▸ Задание 1
Во что, согласно отрывку о прозе П. Проскурина, воплощается прожитая жизнь в символическом стилистическом пласте?

▸ Предоставленный отрывок
====
В книге мы находим различные стилистические пласты, в которых отразилась многожанровая задача. Первый стилистический пласт – это спокойное, с тщательной прорисовкой характеров и ситуаций, традиционно-психологическое повествование. В него вплетается и активный голос размышляющего о жизни и литературе автора, голос спорящий, полемический. Другой стилистический пласт прозы П. Проскурина – это символика: прожитая жизнь воплощается в формулах, вбирающих собственно психологический, а также исторический народный опыт, постоянно находящийся в центре писательской мысли. И тут, как мне показалось, писательское слово начинает звучать более чем приблизительно, неопределенно (хотя именно формулирование требует определенности); символика становится выспренней и неубедительной. Позволю себе, для того чтобы мои утверждения не были голословными, привести несколько цитат. (« Словомне убий» – название программное.)
====
▸ Задание 2
Преобразуйте в таблицу Markdown строки записей начиная со строки, содержащей «10 to 20: 0», и до строки, содержащей «60 to 70: 0», включительно. Таблица должна иметь столбцы «Номер» и «Строка записи», пустые строки в неё не включайте.

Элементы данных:
====
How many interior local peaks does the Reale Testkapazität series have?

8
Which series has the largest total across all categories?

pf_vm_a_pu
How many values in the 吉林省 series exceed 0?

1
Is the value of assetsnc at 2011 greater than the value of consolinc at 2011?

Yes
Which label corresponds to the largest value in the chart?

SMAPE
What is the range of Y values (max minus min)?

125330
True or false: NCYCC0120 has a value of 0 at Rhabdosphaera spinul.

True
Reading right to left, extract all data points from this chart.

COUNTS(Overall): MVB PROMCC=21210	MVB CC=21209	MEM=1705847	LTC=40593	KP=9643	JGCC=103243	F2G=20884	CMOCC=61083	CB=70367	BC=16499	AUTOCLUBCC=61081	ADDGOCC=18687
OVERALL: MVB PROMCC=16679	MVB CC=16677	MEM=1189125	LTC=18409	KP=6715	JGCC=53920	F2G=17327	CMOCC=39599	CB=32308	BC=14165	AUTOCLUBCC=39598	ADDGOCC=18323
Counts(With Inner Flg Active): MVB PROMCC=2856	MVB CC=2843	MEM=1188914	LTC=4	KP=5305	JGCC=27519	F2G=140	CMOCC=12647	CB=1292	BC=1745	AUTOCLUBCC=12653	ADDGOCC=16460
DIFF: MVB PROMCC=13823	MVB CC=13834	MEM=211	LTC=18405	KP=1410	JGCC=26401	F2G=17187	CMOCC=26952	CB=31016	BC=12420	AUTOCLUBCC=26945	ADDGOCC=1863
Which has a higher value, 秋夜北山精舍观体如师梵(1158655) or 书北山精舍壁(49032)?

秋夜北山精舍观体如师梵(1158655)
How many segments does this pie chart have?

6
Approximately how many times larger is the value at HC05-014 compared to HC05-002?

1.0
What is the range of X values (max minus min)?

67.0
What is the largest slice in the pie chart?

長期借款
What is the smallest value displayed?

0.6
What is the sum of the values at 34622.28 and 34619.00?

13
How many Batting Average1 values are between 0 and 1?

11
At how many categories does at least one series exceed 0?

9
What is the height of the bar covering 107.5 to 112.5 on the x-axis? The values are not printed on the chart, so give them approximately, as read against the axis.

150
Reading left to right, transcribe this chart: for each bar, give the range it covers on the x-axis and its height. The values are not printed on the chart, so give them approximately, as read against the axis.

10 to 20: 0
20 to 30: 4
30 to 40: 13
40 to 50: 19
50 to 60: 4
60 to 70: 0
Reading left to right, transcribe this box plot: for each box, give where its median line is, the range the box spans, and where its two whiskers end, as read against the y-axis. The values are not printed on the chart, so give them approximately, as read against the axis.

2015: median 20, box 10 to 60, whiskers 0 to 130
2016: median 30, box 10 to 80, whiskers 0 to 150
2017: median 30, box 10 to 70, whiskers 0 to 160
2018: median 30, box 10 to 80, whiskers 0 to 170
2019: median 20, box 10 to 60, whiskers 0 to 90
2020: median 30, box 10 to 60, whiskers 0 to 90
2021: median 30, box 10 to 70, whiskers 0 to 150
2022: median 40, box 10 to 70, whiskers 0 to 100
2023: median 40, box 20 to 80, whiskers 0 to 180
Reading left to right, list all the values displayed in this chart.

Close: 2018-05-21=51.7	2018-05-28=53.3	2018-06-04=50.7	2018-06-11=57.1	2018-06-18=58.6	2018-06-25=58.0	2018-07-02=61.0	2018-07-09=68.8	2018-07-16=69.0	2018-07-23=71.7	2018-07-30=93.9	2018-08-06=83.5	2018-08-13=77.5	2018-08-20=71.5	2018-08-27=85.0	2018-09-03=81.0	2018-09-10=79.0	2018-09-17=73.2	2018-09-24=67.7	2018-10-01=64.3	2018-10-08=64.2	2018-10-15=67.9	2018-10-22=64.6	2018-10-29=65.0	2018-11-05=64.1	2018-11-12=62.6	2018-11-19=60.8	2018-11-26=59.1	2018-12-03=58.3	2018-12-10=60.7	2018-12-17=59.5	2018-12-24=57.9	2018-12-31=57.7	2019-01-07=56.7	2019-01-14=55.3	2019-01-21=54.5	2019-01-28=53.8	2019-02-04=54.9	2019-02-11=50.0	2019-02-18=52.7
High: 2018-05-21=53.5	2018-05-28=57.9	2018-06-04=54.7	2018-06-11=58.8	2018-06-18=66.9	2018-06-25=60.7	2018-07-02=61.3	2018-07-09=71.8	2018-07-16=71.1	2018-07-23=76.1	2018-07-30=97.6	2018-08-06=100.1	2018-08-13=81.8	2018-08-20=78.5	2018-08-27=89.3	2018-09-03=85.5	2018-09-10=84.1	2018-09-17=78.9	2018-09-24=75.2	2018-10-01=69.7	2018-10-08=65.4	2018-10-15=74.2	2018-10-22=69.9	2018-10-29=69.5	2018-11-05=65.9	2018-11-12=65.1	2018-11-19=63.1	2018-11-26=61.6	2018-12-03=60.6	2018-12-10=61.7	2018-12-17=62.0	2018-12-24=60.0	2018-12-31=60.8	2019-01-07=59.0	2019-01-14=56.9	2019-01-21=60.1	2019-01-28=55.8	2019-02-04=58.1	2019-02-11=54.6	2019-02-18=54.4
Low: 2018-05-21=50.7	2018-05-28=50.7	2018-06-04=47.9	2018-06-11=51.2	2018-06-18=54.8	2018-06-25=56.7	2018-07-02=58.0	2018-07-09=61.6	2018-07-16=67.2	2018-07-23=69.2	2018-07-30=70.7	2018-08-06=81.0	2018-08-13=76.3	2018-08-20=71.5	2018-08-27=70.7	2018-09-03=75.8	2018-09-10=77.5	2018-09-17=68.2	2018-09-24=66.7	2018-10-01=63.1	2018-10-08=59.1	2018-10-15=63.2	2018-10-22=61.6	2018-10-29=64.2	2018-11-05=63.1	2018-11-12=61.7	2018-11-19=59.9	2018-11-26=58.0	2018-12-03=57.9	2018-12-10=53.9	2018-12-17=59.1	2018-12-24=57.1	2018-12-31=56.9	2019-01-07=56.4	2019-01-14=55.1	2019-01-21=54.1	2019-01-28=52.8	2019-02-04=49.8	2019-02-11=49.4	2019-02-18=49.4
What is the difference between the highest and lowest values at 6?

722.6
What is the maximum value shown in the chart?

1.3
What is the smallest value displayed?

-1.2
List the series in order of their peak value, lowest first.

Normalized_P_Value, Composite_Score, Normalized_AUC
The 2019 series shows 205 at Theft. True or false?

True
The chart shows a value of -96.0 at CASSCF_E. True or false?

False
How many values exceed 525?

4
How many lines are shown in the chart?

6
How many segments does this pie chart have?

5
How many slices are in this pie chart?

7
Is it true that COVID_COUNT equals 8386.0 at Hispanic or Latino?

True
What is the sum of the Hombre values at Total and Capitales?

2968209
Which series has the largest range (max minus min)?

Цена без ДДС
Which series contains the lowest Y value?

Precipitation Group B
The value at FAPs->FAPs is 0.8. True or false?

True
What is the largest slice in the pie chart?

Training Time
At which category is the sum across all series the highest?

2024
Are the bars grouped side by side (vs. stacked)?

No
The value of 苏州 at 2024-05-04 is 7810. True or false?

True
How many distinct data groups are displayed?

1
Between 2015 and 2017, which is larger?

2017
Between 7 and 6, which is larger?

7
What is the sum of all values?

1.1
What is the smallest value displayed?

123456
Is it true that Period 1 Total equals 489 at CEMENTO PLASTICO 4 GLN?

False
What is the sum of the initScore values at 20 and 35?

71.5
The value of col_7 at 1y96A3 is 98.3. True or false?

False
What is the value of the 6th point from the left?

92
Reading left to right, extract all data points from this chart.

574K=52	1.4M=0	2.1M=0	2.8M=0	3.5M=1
====
▸ Ожидаемый ответ 1
В формулы, вбирающие собственно психологический, а также исторический народный опыт.

▸ Ожидаемый ответ 2
| Номер | Строка записи |
|---|---|
| 1 | 10 to 20: 0 |
| 2 | 20 to 30: 4 |
| 3 | 30 to 40: 13 |
| 4 | 40 to 50: 19 |
| 5 | 50 to 60: 4 |
| 6 | 60 to 70: 0 |